--- START ---

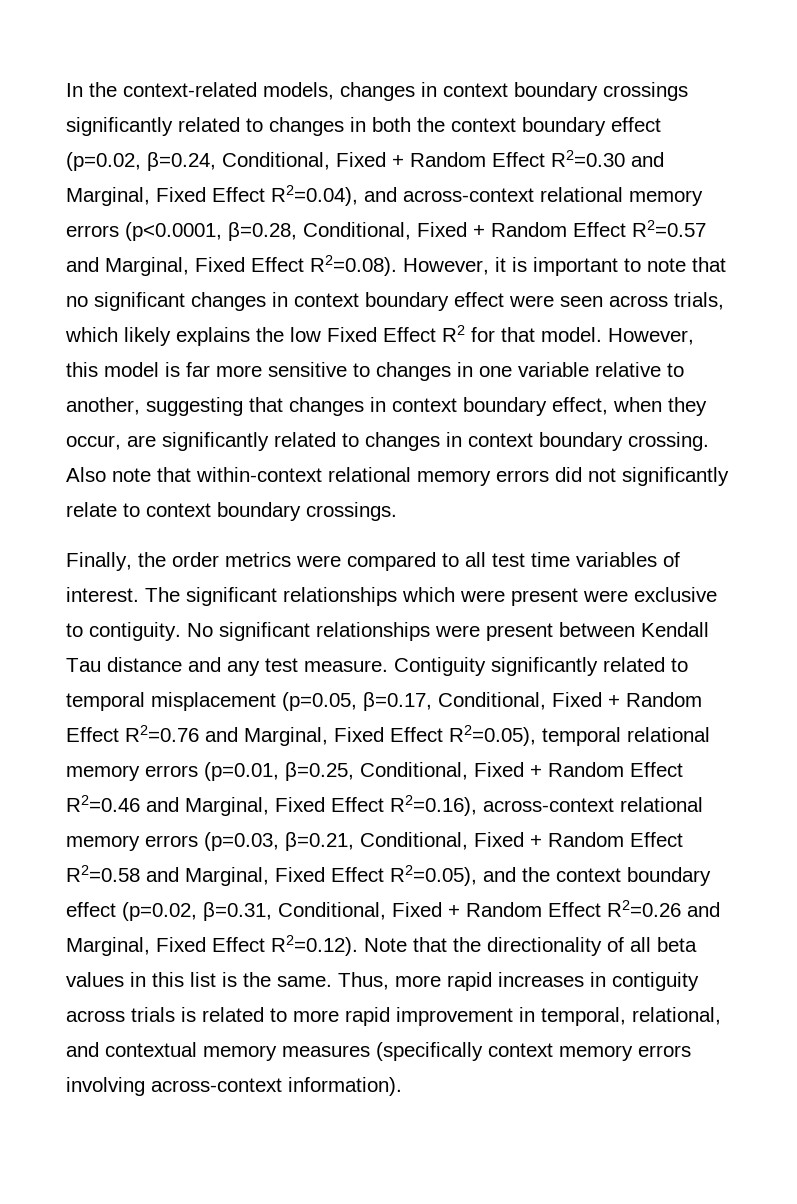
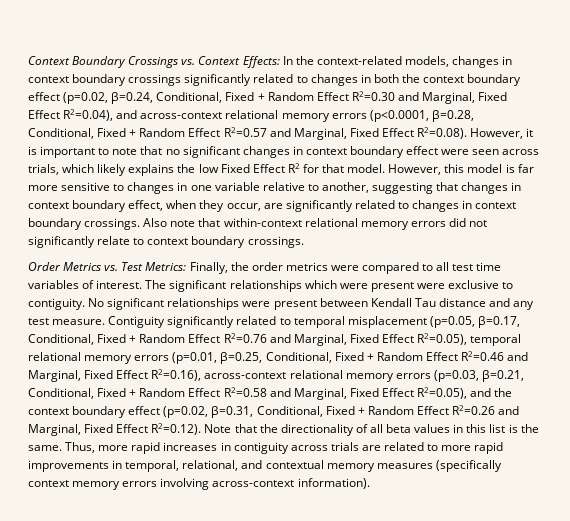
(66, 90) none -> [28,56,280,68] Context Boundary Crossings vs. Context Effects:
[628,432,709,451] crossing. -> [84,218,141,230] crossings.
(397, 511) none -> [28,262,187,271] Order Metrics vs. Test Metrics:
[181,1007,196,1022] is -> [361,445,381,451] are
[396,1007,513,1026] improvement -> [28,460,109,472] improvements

--- END ---

### TASK DETAILS
Write out every line in the data that holds the string "none".

### TASK RESULT
(66, 90) none -> [28,56,280,68] Context Boundary Crossings vs. Context Effects:
(397, 511) none -> [28,262,187,271] Order Metrics vs. Test Metrics:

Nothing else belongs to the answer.